Acute toxicity of an abundantly available essential nutrient for animals and humans such as stearic acid would be grossly implausible and can therefore safely be excluded. Classification is not warranted.

 

Fatty acids, tall-oil, manganese salts

Signs of acute oral or acute dermal toxicity are not expected for fatty acids, tall-oil, manganese salts, since the two moieties manganese and fatty acids, tall-oil have not shown signs of acute oral toxicity in experimental testing (both LD50 > 2000mg/kg). Under the assumption that the moieties of fatty acids, tall-oil, manganese salts show their toxicological profile individually upon dissolution, the acute oral (systemic) toxicity of fatty acids, tall-oil, manganese salts can be calculated using the equation given in regulation (EC) 1272/2008, Annex I, Section 3.1.3.6.1.

Acute dermal toxicity is not expected to occur with fatty acids, tall-oil, manganese salts due to its poor percutaneous absorption and the lack of systemic acute toxicity as obtained in acute oral toxicity studies:

In the absence of measured data on dermal absorption, current guidance suggests the assignment of either 10 % or 100 % default dermal absorption rates. In contrast, the currently available scientific evidence on dermal absorption of metals yields substantially lower figures, which can be summarised briefly as follows:

Measured dermal absorption values for metals or metal compounds in studies corresponding to the most recent OECD test guidelines are typically 1 % or even less. Therefore, the use of a 10 % default absorption factor is not scientifically supported for metals. This is corroborated by conclusions from previous EU risk assessments (Ni, Cd, Zn) and current metal risk assessments under REACH, which have derived dermal absorption rates of 2 % or far less (but with considerable methodical deviations from existing OECD methods) from liquid media.

→ Parts of the exercise:
a) In the toxicity excerpt, how high are measured dermal absorption values for metals or metal compounds typically, in studies that follow the most recent OECD test guidelines?
b) Please quote the toxicity excerpt word for word, taking everything from "Signs of acute oral or" down to "I, Section 3.1.3.6.1.".
Rely only on the toxicity excerpt.

→ Data extract:
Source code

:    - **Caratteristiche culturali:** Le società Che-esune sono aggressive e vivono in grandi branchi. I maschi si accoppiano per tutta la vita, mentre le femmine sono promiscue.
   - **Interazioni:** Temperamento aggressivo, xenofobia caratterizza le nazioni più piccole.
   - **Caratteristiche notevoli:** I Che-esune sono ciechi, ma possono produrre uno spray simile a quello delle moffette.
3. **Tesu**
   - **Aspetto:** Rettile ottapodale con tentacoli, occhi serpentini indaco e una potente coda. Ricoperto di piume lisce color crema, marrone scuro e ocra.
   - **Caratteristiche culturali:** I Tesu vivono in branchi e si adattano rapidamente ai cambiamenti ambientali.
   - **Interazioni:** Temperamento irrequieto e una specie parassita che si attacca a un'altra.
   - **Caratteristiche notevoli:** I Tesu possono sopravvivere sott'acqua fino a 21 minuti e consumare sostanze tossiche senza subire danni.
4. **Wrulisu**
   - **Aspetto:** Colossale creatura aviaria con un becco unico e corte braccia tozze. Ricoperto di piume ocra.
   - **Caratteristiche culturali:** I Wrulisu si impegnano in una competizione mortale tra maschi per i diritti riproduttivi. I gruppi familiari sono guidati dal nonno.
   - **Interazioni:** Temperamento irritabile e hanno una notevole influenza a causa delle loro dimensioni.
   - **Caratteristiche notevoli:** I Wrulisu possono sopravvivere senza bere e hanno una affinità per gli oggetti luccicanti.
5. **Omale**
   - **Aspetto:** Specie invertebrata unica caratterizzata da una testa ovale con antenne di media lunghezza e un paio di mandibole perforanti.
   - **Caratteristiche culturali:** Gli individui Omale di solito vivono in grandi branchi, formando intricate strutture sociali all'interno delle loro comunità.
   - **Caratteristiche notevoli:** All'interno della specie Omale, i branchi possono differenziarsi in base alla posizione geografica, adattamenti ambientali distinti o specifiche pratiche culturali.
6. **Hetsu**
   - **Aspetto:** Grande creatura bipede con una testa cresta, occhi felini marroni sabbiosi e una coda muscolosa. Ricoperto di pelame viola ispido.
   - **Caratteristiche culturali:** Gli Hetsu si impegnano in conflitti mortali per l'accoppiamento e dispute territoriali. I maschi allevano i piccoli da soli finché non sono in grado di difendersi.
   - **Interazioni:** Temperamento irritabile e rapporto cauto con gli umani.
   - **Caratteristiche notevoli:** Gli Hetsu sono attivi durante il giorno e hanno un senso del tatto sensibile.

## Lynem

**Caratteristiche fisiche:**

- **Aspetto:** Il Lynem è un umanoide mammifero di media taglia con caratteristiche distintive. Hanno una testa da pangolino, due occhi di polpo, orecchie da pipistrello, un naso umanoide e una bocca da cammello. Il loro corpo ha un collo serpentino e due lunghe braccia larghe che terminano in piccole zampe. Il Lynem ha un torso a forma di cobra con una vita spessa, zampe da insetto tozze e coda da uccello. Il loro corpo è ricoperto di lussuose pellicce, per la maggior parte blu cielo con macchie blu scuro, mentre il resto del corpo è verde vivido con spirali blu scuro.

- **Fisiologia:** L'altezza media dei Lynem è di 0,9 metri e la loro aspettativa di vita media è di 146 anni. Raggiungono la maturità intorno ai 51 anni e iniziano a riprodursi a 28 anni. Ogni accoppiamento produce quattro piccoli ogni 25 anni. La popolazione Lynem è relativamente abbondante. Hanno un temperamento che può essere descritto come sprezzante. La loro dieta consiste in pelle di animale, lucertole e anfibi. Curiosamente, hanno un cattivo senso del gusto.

→ Responses:
a) They are typically 1 % or even less.

b)
Signs of acute oral or acute dermal toxicity are not expected for fatty acids, tall-oil, manganese salts, since the two moieties manganese and fatty acids, tall-oil have not shown signs of acute oral toxicity in experimental testing (both LD50 > 2000mg/kg). Under the assumption that the moieties of fatty acids, tall-oil, manganese salts show their toxicological profile individually upon dissolution, the acute oral (systemic) toxicity of fatty acids, tall-oil, manganese salts can be calculated using the equation given in regulation (EC) 1272/2008, Annex I, Section 3.1.3.6.1.